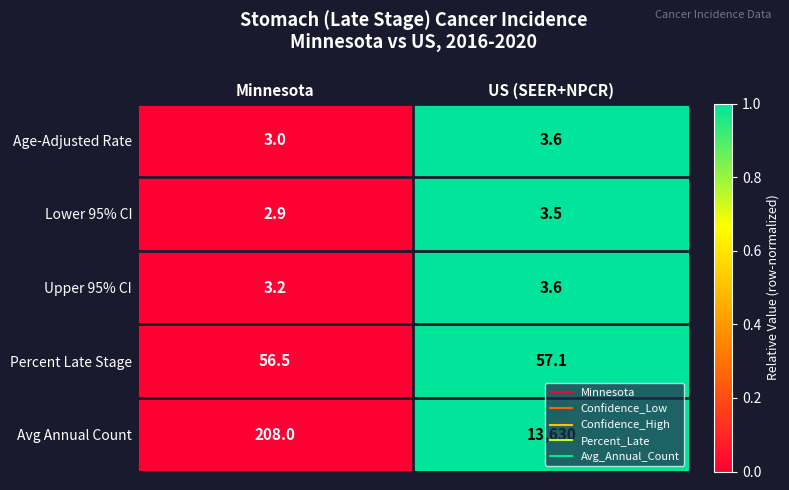

Which series has the largest total across all categories?

Avg Annual Count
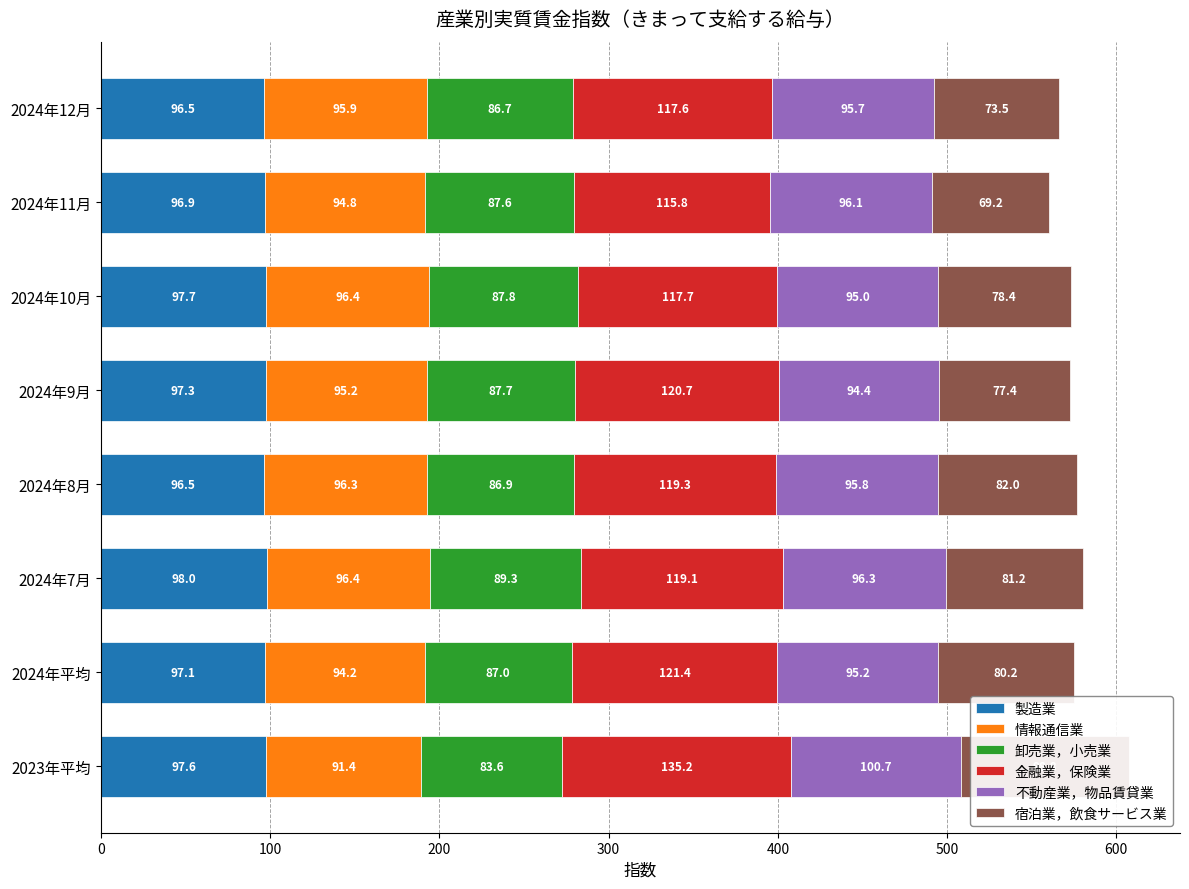

What is the difference between the highest and lowest values at 600?

46.6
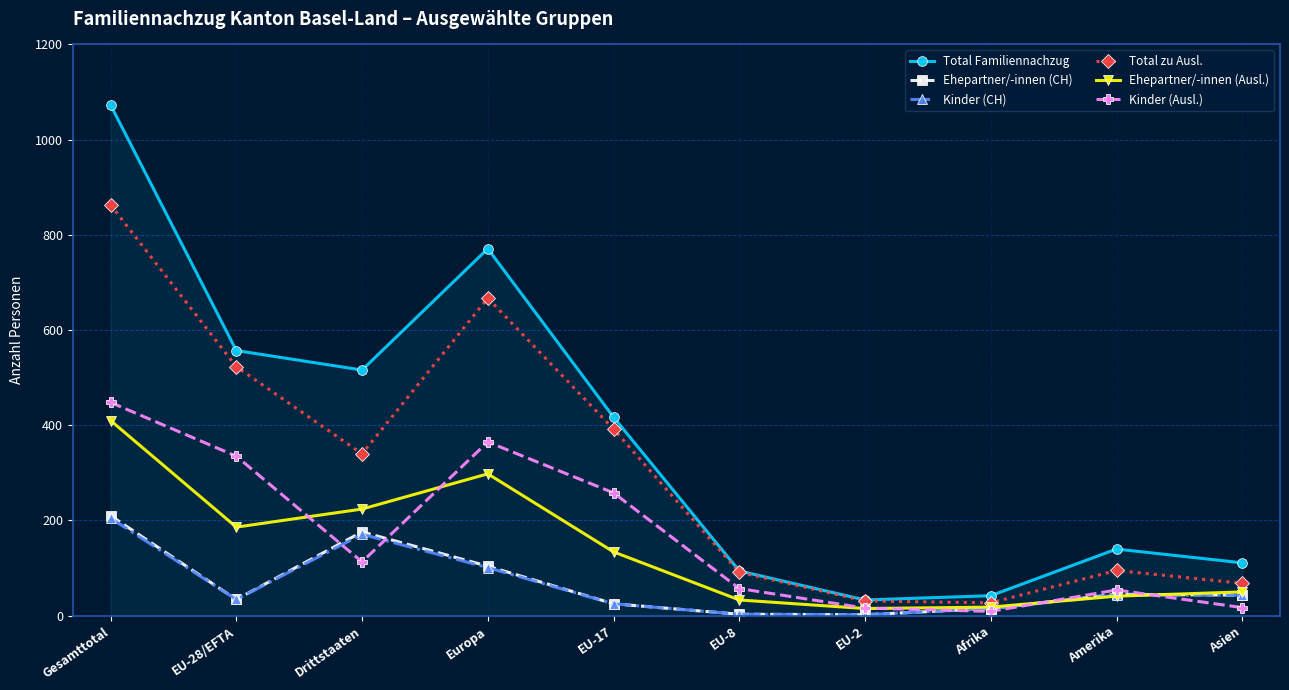

What is the label of the 8th point from the right?

Drittstaaten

════════

**EXERCISE BRIEF**
Can you reproduce the rows verbatim, from the line containing "Avg Annual Count" through the end of the rows, with the pictures left out?

**YOUR SOLUTION**
Avg Annual Count

What is the difference between the highest and lowest values at 600?

46.6

What is the label of the 8th point from the right?

Drittstaaten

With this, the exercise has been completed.